The film also has rampant profanities and racial slurs, and in one key moment, the officers mockingly force their detainees to recite prayers in order to not be shot or beaten further.
Yet there are glimmers of hope scattered throughout, including one character’s ultimate redemption months later.
Director Kathryn Bigelow and writer Mark Boal have teamed up before to Oscar-winning effect on the 2009 Best Picture winner “The Hurt Locker” and on “Zero Dark Thirty,” and use those films’ stark documentary-style approach to solid effect in setting up the tensions that led to the Algiers Hotel. Once inside with the cops engaged in their reign of terror, they manage to create a claustrophobic tension that is undeniably compelling but hard to endure.
As Krauss, Poulter delivers a performance that stands as one of the most vicious figures to be seen in years, and offers a portrait of how one man’s evil can infect those around him.

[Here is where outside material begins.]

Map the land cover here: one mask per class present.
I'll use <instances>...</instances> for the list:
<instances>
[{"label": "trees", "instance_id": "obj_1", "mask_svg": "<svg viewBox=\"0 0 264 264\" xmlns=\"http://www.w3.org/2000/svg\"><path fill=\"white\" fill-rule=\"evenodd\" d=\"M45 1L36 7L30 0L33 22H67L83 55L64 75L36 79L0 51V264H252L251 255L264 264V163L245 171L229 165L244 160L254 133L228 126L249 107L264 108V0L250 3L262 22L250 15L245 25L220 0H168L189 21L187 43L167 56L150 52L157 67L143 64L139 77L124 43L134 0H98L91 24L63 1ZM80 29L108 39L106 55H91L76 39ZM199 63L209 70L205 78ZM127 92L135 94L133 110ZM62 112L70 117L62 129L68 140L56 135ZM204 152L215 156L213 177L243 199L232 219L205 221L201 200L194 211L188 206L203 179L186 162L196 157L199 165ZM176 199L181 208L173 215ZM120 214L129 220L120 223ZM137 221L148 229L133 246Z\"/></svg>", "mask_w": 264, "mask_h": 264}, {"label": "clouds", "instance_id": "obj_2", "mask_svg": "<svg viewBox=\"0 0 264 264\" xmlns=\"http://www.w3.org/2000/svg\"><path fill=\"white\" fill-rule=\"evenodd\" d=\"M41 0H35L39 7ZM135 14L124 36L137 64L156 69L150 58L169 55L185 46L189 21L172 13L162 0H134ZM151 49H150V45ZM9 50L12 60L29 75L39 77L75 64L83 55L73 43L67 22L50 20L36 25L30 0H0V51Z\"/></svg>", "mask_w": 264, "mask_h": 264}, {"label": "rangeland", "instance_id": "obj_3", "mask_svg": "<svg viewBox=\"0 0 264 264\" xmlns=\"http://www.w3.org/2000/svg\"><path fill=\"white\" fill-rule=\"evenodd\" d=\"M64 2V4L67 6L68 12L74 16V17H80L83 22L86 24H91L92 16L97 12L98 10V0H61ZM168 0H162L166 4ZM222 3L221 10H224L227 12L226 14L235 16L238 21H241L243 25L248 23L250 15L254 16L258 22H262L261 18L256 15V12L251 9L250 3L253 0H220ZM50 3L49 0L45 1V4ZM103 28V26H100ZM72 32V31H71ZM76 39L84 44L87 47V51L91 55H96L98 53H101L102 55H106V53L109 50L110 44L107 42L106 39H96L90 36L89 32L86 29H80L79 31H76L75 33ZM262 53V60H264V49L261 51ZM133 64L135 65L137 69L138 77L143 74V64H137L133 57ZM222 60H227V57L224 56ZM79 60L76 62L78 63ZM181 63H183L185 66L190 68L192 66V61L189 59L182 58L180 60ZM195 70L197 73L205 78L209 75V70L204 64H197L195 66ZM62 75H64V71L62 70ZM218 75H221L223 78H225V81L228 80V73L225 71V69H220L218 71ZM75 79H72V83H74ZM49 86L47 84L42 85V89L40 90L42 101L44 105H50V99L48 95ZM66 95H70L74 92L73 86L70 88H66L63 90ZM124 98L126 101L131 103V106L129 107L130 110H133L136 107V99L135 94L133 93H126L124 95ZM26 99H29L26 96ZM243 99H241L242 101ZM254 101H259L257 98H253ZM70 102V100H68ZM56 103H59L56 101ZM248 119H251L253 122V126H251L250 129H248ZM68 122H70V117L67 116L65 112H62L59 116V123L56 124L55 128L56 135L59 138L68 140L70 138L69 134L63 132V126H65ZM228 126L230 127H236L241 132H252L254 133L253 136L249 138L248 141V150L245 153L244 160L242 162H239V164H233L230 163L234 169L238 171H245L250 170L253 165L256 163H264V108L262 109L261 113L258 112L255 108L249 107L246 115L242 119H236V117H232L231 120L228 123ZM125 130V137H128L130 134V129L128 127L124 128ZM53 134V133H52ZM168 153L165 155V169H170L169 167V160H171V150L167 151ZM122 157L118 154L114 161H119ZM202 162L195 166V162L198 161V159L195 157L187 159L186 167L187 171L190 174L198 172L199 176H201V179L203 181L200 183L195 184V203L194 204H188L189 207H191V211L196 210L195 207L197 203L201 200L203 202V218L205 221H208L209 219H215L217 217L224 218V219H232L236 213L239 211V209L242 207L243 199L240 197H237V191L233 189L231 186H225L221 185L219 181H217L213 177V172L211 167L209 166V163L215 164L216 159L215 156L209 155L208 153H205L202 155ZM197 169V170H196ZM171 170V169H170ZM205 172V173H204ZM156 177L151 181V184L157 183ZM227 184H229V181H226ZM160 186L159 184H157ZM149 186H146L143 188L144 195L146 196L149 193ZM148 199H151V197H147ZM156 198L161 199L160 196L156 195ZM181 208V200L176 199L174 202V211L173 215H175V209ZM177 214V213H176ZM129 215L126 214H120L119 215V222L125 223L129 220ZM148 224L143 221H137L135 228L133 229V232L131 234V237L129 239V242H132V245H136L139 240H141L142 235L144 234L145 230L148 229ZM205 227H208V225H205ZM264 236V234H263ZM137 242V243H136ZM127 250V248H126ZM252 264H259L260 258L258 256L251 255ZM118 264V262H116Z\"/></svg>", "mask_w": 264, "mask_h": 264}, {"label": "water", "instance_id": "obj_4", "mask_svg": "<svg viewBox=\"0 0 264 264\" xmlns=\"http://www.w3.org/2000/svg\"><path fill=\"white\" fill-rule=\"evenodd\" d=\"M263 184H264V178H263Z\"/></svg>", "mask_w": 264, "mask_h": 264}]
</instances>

He is counterpointed by Boyega’s Dismukes, seen as a man who did the best he could over a horrifying night but will remain haunted by it still not being enough.
The film also gives a human face to the victims of that horrific incident, showing Larry in particular as a man with dreams who just found himself in the wrong place at the wrong time. There are quick moments in which a compassionate policeman or Guardsman are shown helping a person escape, but overall “Detroit” shows what happens when absolute power corrupts absolutely.
“Detroit” roots its message in one major city’s worst moments, but as we have seen too many times over the past few years, police brutality and unwarranted shootings continue to occur. This could just as well be called “Baltimore,” “Ferguson” or “St. Paul,” making this a film that is often hard to watch but which those with an interest in history and social justice issues may find compelling to view.
* Catholic News Agency columns are opinion and do not necessarily express the perspective of the agency.